Obviously, this is not an ideal solution. To encourage manufacturing during an emergency, liability protections make sense. There is, further, logic in providing compensation for vaccines harms through a no-fault program. Unlike medicines, vaccines offer—ideally—a double benefit. They protect the recipients, but they also protect others through the mechanism of herd immunity: if enough people are vaccinated, the disease cannot spread in the community. Because getting vaccinated is not just a private good but also a social good, there is an argument for having society cover the rare cases of harm. Proving fault—whether negligence or a product defect—can be difficult, and requiring claimants to go through the regular courts means some harmed by vaccine will not be compensated, since they would be unable to show fault. This argument is why Germany adopted a no-fault approach to vaccine injury compensation in 1953, and why other countries also follow a no-fault model. But the other side of compensating those participating in a social good and encouraging fast action in an emergency should be a compensation system that is relatively easy and generous—and CICP is not.

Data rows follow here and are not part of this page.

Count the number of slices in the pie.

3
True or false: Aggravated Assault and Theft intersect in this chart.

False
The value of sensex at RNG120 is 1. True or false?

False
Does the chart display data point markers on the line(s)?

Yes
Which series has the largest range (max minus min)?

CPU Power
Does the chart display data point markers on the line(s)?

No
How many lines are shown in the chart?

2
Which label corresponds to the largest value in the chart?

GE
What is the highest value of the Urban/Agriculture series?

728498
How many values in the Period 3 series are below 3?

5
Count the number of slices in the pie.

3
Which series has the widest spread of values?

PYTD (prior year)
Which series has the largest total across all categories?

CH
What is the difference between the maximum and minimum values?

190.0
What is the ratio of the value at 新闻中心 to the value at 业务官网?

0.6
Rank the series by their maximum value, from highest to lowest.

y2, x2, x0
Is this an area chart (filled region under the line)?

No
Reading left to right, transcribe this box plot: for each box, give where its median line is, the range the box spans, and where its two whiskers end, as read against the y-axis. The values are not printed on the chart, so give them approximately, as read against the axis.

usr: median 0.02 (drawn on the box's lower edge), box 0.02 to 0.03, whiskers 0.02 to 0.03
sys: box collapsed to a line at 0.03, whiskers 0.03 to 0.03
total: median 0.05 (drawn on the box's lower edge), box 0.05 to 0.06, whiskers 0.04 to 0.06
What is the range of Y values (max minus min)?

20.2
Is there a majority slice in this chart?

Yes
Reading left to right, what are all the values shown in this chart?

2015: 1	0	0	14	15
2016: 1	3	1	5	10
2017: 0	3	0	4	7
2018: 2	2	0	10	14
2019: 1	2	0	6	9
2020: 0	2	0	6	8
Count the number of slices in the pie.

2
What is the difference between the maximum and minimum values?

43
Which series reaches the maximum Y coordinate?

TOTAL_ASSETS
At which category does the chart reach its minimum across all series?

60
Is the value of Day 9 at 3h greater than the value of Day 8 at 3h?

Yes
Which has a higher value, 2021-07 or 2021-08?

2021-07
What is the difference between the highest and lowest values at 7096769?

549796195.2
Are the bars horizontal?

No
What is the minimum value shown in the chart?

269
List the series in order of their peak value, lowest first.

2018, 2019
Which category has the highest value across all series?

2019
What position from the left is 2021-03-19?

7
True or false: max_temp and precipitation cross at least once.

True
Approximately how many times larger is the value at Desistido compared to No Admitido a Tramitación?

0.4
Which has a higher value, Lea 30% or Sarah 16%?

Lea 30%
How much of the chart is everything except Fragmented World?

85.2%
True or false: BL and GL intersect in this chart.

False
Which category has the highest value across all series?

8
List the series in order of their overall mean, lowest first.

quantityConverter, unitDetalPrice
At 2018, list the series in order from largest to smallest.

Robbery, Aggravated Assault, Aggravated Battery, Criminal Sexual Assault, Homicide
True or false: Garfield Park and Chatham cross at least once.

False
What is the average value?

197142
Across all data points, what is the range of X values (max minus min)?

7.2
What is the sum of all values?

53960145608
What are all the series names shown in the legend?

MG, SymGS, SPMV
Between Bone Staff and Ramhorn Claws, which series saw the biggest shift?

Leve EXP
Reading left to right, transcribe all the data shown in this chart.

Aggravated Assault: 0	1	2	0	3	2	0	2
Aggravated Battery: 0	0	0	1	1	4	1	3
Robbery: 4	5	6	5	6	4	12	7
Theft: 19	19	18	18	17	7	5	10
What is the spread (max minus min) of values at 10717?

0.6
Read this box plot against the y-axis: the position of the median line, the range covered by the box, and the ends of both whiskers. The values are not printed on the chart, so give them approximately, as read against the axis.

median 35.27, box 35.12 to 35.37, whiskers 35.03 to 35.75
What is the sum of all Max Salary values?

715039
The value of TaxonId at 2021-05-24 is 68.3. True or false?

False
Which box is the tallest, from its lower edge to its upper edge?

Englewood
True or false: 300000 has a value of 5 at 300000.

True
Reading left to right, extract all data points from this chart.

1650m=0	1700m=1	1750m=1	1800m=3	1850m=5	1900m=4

We do have another option. For vaccines given to children and pregnant women, the United States uses a different compensation scheme: the Vaccine Injury Compensation Program. The standard in the program is less demanding, and compensation easier. Congress should legislate to place COVID-19 vaccines under this easier to use program.

Dorit Reiss is a professor of law at the University of California Hastings Law School. Her research and activities include a focus on legal and policy issues related to vaccines. She writes about school mandate, policy responses to non-vaccinating, tort issues and administrative issues related to vaccines.